TEHERAN: Téhéran a publié mercredi son rapport final sur la catastrophe du Boeing ukrainien abattu le 8 janvier 2020, qui blanchit la chaîne de commandement militaire et a été immédiatement rejeté par Kiev et Ottawa.
L'Ukraine a dénoncé une «tentative cynique de cacher les vraies causes» du drame tandis que le Canada, qui a perdu 85 citoyens et résidents permanents, a fustigé un rapport qui «semble incomplet et ne contient ni faits ni preuves tangibles».
Les 176 personnes à bord du vol PS-752 Téhéran-Kiev de la compagnie aérienne Ukraine International Airlines (UIA) - en majorité des Iraniens et des Canadiens, pour beaucoup binationaux - ont péri dans ce drame pour lequel le Canada et l'Ukraine ne cessent de demander des comptes à Téhéran.
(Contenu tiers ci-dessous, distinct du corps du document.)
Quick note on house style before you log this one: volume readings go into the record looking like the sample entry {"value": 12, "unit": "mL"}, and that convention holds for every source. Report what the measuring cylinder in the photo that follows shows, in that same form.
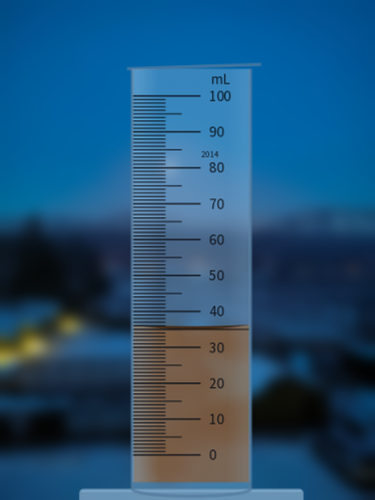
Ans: {"value": 35, "unit": "mL"}
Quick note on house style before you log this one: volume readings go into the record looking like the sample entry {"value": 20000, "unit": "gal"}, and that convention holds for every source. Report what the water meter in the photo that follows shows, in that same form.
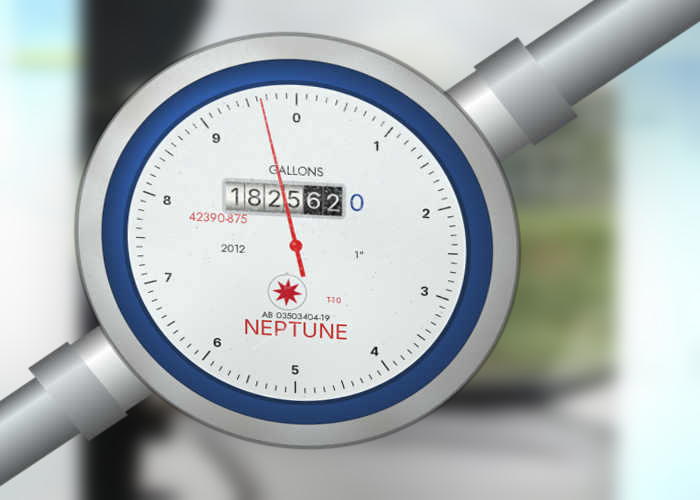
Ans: {"value": 1825619.6, "unit": "gal"}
A l'issue d'un rapport en anglais de plus de 145 pages, l'Organisation de l'aviation civile iranienne (CAO) consacre deux paragraphes aux «causes de l'accident et (aux) facteurs y ayant contribué».
Le premier indique ce qui est déjà connu, à savoir que deux missiles tirés «par la défense aérienne» ont provoqué «l'écrasement de l'avion et son explosion immédiate au sol».
«Les mesures de prévention et les autres strates de protection dans le système de gestion des risques se sont avérées inefficaces à cause d'une erreur non prévue dans l'identification des menaces et au bout du compte elles ne sont pas parvenues à assurer la sécurité du vol contre les menaces causées par l'état d'alerte des forces de défense», indique le second paragraphe, sur «les autres facteurs» déterminants.
Cette nuit-là, les défenses aériennes de l'Iran étaient en état d'alerte maximale par crainte d'une attaque américaine.
L'Iran venait d'attaquer une base utilisée par l'armée américaine en Irak en riposte à l'élimination cinq jours plus tôt, dans une frappe américaine à Bagdad, du général Qassem Soleimani, artisan de la stratégie régionale de l'Iran, et s'attendait à une réplique de Washington.
En juillet 2020, dans un rapport d'étape, la CAO avait jugé que l’«élément clef» à l'origine du drame du Boeing ukrainien était une «erreur humaine», le mauvais réglage d'un radar militaire, ayant été suivi d'autres dysfonctionnements.
La tragédie a suscité une forte réprobation en Iran, surtout après qu'il eut fallu trois jours pour que les forces armées reconnaissent avoir abattu l'avion «par erreur».
Réagissant à la publication du rapport final de la CAO, le ministre des Affaires étrangères ukrainien, Dmytro Kuleba, a déploré que Téhéran n'ait pas tenu compte des «plus de 90 pages de remarques et suggestions» envoyées par l'Ukraine, qui a perdu onze ressortissants dans le drame.
«Ce que nous voyons publié aujourd'hui n'est qu'une tentative cynique de cacher les vraies causes de l'abattage de notre avion de ligne», a-t-il dit.
«Le rapport ne tente pas de répondre aux questions critiques concernant ce qui s'est vraiment passé», ont abondé à Ottawa le ministre canadien des Affaires étrangères, Marc Garneau et son homologue des Transports Omar Alghabra.
«Nous demeurons profondément préoccupés par le manque d'informations et de preuves convaincantes, malgré la publication de ce rapport d'enquête», soulignent-ils, rappelant que 138 des 176 victimes avaient des liens avec le Canada.
Ottawa indique que le gouvernement canadien publiera «bientôt» les résultats de sa propre enquête sur ce drame.
«Après un examen préliminaire du rapport d'enquête, il est évident que nous n'avons toujours pas de réponses quant aux raisons pour lesquelles l'Iran n'a pas mis en place les mesures nécessaires, telle qu'une fermeture complète de son espace aérien, pour éviter une telle tragédie», concluent les deux ministres.